Numa outra aldeia, Sakaline, igualmente dividida, a visão é a mesma. As casas lituanas estão pintadas de cores diferentes, nos jardins, os canteiros de flores estão bem tratados, as hortas cuidadas e os ramos das macieiras vergam sob o peso dos frutos. Do outro lado da fronteira todas as casas estão abandonadas. Mas, perto da guarita verde do posto fronteiriço, encontramos um todo-o-terreno e um guarda fronteiriço de serviço. Aqui, é preciso vigiar, caso contrário, voam os pacotes de cigarros.

“Aqui começa a Europa”, afirma orgulhosamente Ceslava Marcinkevic, chefe do cantão de Dieveniskes, a pequena cidade deste pedaço de terra lituana na Bielorrússia, a uma hora de carro de Vilnius, na Lituânia. “Mas também acaba aqui, porque, a toda a volta, há apenas uma cerca de arame que separa Estados e famílias. As pessoas não se podem visitar umas às outras. As possibilidades existem, mas custam tempo e dinheiro.” Este pequeno território, o enclave de Dievenikes, estende-se ao longo de cerca de 30 quilómetros dentro de território bielorrusso.

O cachimbo de Estaline

Em 1939, quando as fronteiras da Lituânia foram redesenhadas no Kremlin depois do território de Vilnius ter sido devolvido à Lituânia, o cachimbo de Estaline estava pousado em cima do mapa, ninguém se atreveu a desviá-lo, contornaram-no. É esta a lenda que os habitantes daquelas terras gostam de contar com um sorriso dissimulado.

A história verdadeira não é assim tão trepidante. Em cem anos o traçado da fronteira mudou, pelo menos, cinco vezes. Os habitantes mais velhos da região divertem-se a contar que, sem terem de mudar de casa, conseguiram viver em três Estados diferentes, a Polónia, a União Soviética e, depois, a Lituânia ou a Bielorrússia. O território de Vilnius pertenceu à Polónia durante quase todo o período entre as duas guerras. O exército vermelho ocupou-o em 1939, mas a fronteira só foi traçada em 1940, quando a URSS já era dona e senhora da Lituânia.

Quando os dois países reconquistaram a independência, a fronteira interna tornou-se o limite entre os dois Estados e visitar os vizinhos era possível sem muitas restrições. Os bielorrussos podiam ir à Lituânia rezar e entregarem-se ao recolhimento, no cemitério, junto dos túmulos dos seus parentes próximos.

Mas com a adesão da Lituânia à União Europeia, a fronteira com a Bielorrússia, que se estende por 677 quilómetros, tornou-se a fronteira externa da União Europeia e, a seguir, a fronteira do espaço Schengen, daí a necessidade de a vigiar ainda mais contra o contrabando e a imigração ilegal.
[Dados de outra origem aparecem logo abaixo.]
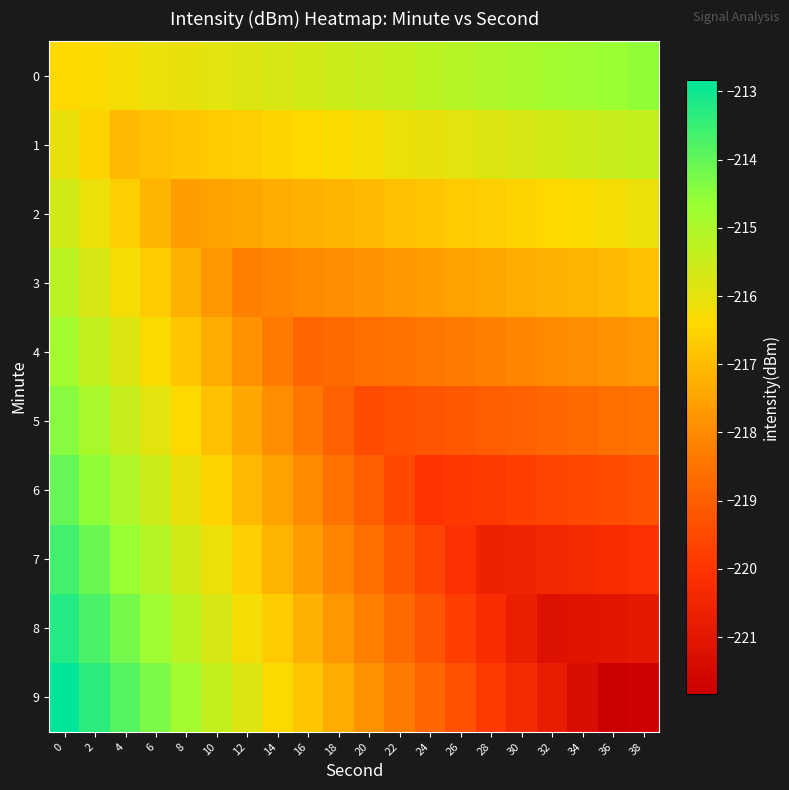

How many series are shown in this chart?

10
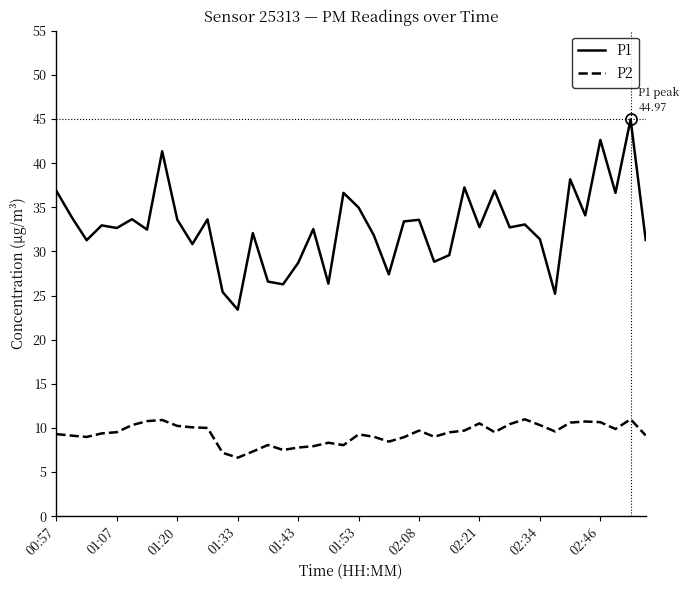

Which series has the largest total across all categories?

P1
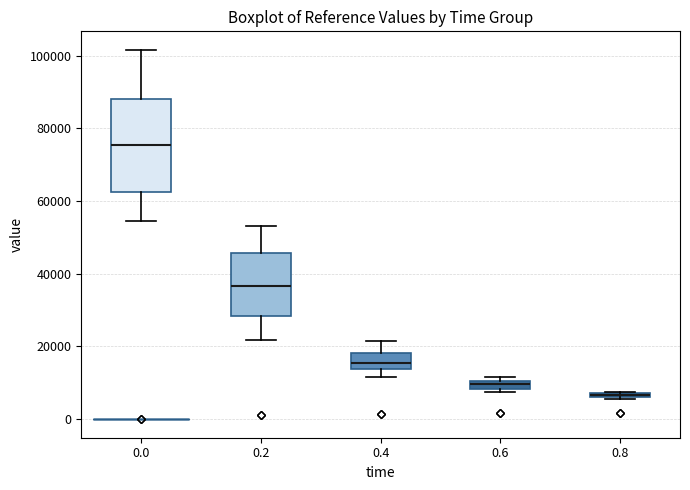

Which box's median line is the highest?

0.0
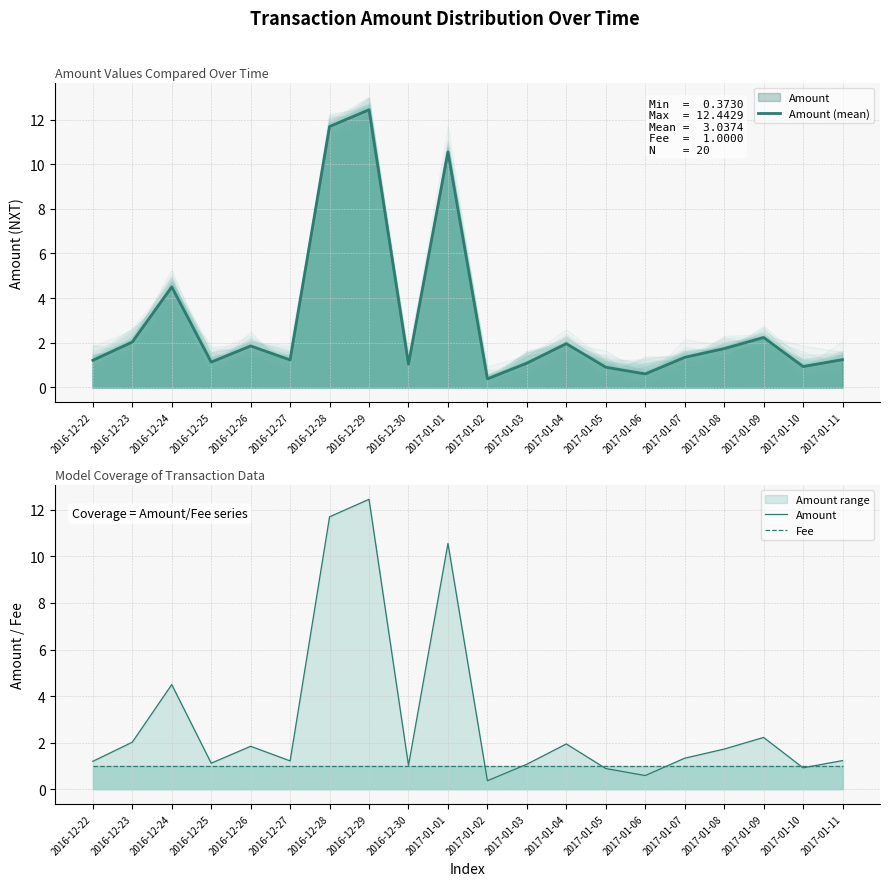

Rank the series at 2016-12-28 from lowest to highest value.

Fee, Amount (mean), Amount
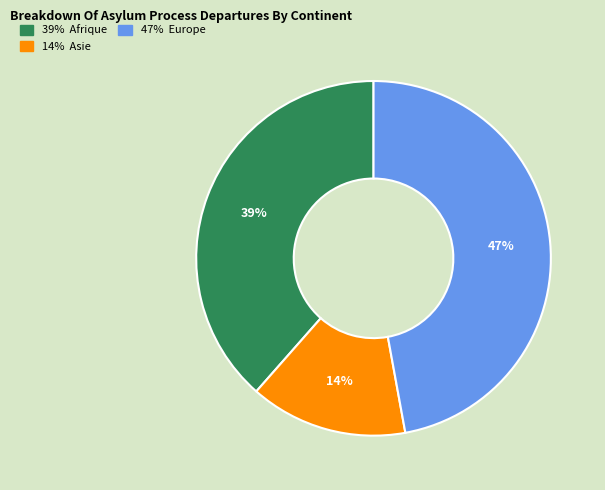

To the nearest percent, what is the average slice percentage?

33%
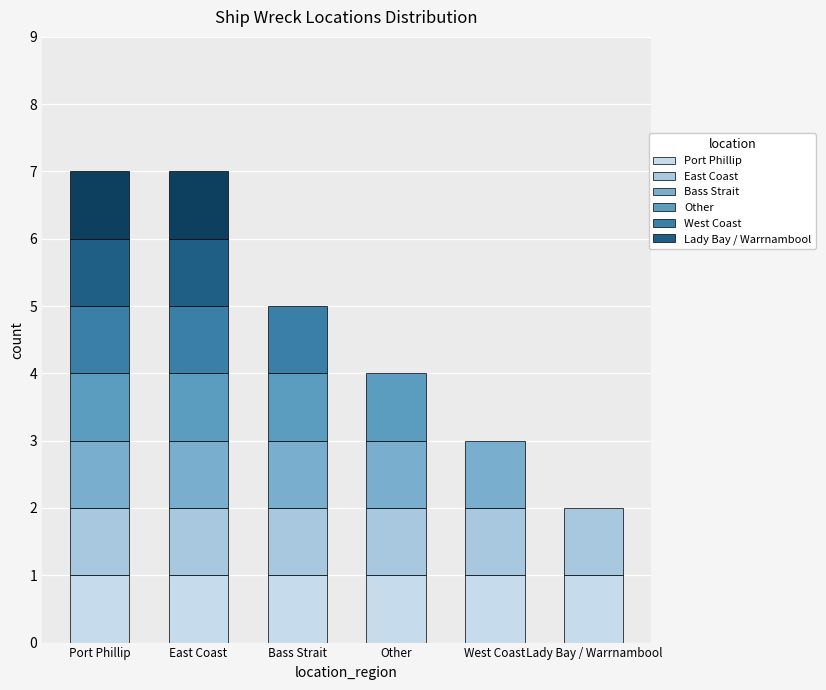

Approximately how many times larger is the value at 4 compared to 3?

0.8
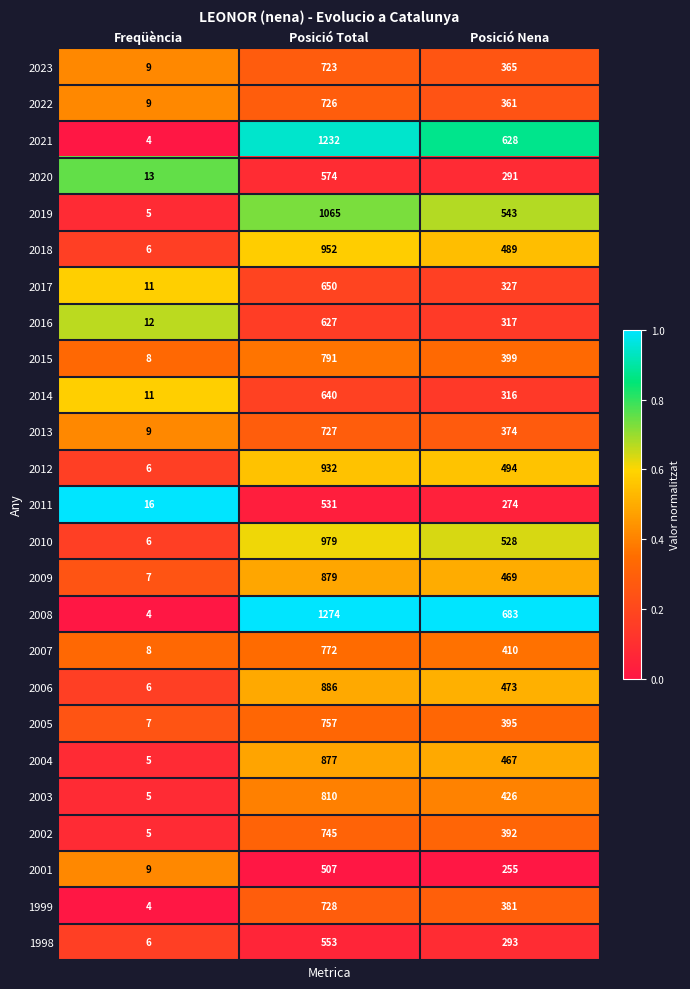

What is the difference between the 2012 values at Posició Total and Posició Nena?

438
O visto que antes custava cinco euros custa agora 60. Para entrarem na Lituânia, os bielorrussos que vivem ali mesmo ao lado da fronteira têm de ir ao consulado de Grodno, a mais de 100 quilómetros, entrarem na fila, voltarem mais uma vez para irem levantar o visto, passar a fronteira e, finalmente, chegarem a Norviliskes, que é mesmo ali, do outro lado. Ir visitar a família que vive a umas centenas de metros é mais complicado do que ir passar o fim de semana a Londres ou a Paris.